>> start

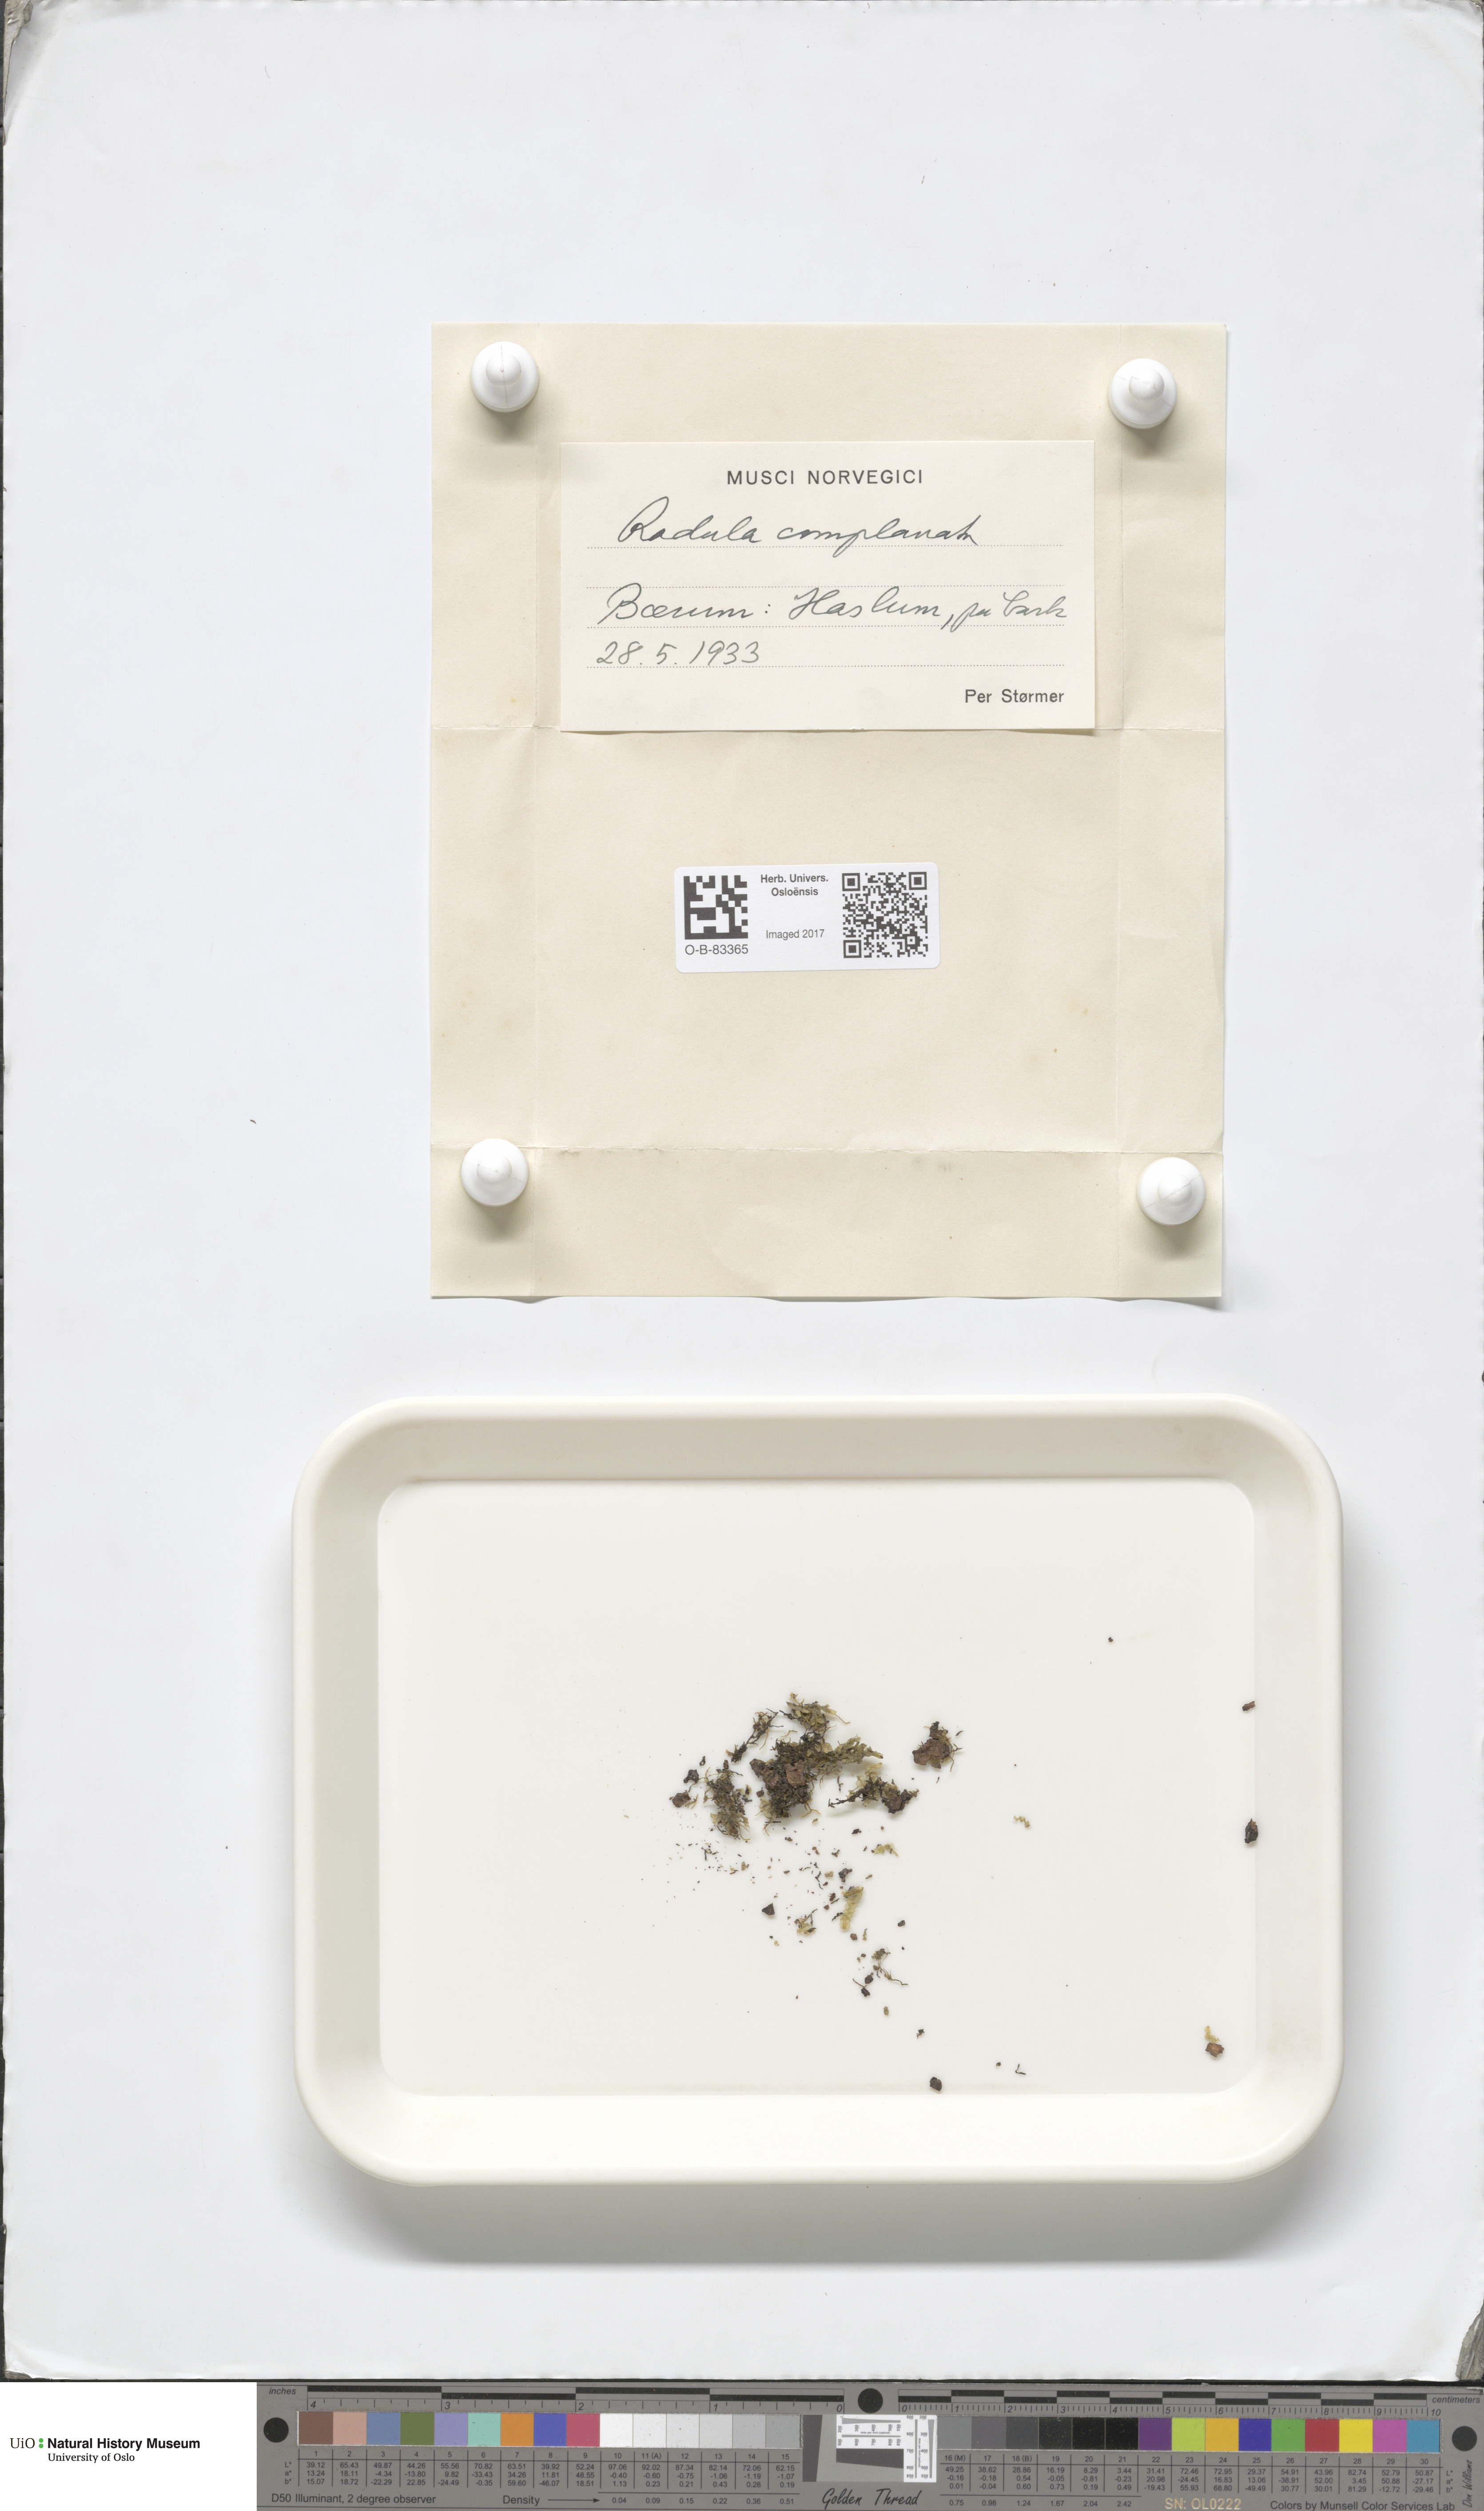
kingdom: Plantae
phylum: Marchantiophyta
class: Jungermanniopsida
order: Porellales
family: Radulaceae
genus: Radula
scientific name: Radula complanata
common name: Flat-leaved scalewort
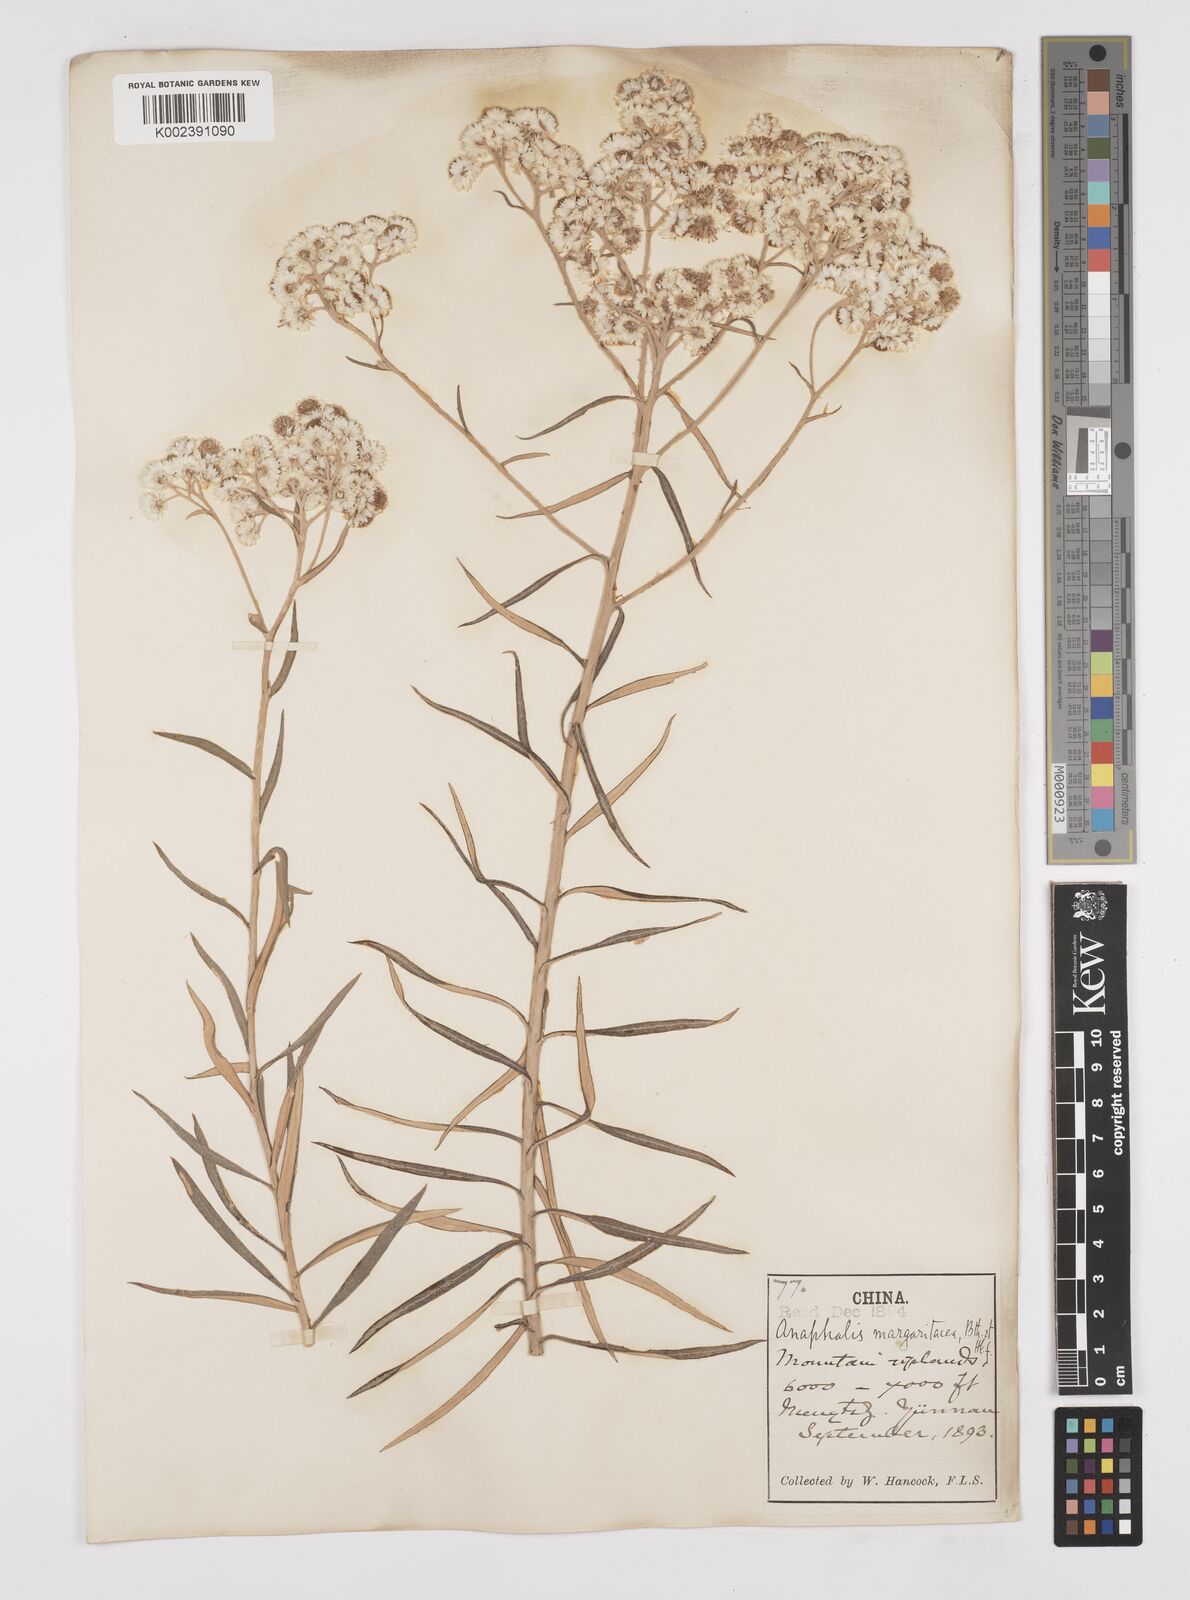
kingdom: Plantae
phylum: Tracheophyta
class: Magnoliopsida
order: Asterales
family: Asteraceae
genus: Anaphalis
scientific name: Anaphalis margaritacea
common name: Pearly everlasting
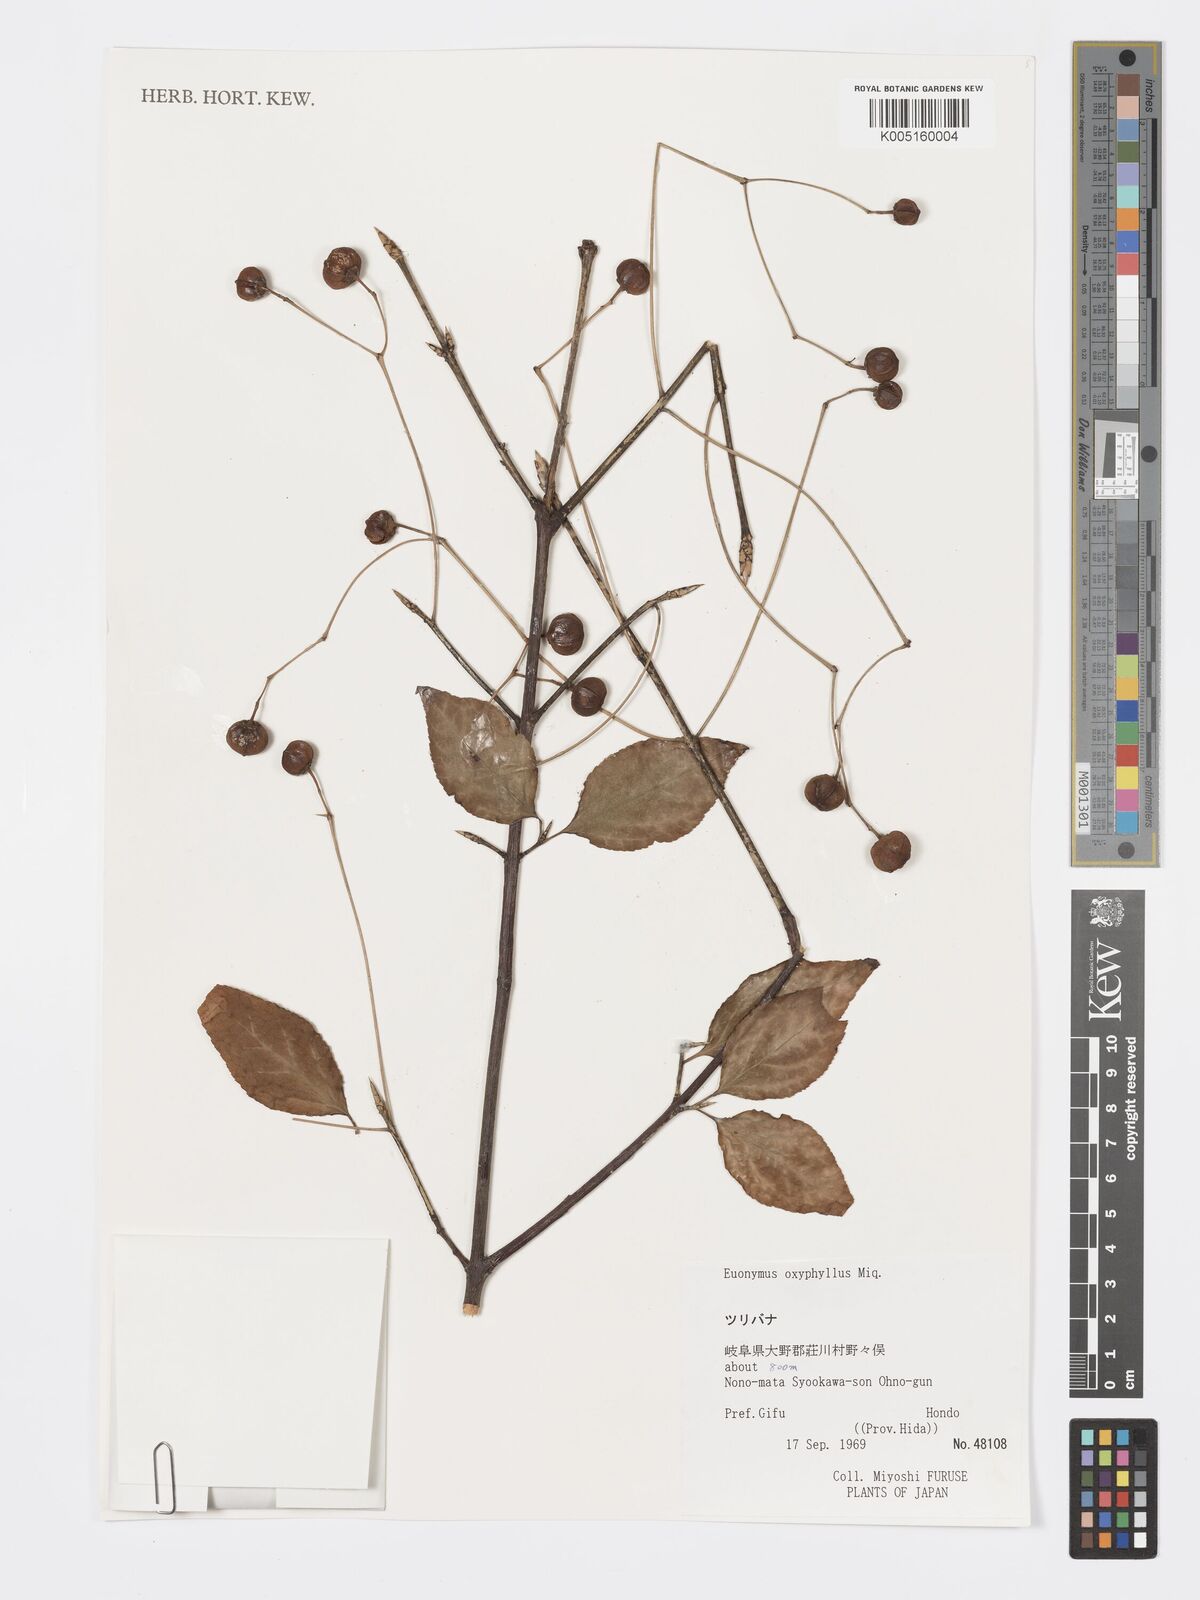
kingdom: Plantae
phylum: Tracheophyta
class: Magnoliopsida
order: Celastrales
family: Celastraceae
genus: Euonymus
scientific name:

>> end

* _Task brief_
Rewrite all the entries above with "scientific name" changed to "binomial name" everywhere it appears, leaving everything else the same. Omit the pictures.

* _Result of this task_
kingdom: Plantae
phylum: Marchantiophyta
class: Jungermanniopsida
order: Porellales
family: Radulaceae
genus: Radula
binomial name: Radula complanata
common name: Flat-leaved scalewort
kingdom: Plantae
phylum: Tracheophyta
class: Magnoliopsida
order: Asterales
family: Asteraceae
genus: Anaphalis
binomial name: Anaphalis margaritacea
common name: Pearly everlasting
kingdom: Plantae
phylum: Tracheophyta
class: Magnoliopsida
order: Celastrales
family: Celastraceae
genus: Euonymus
binomial name:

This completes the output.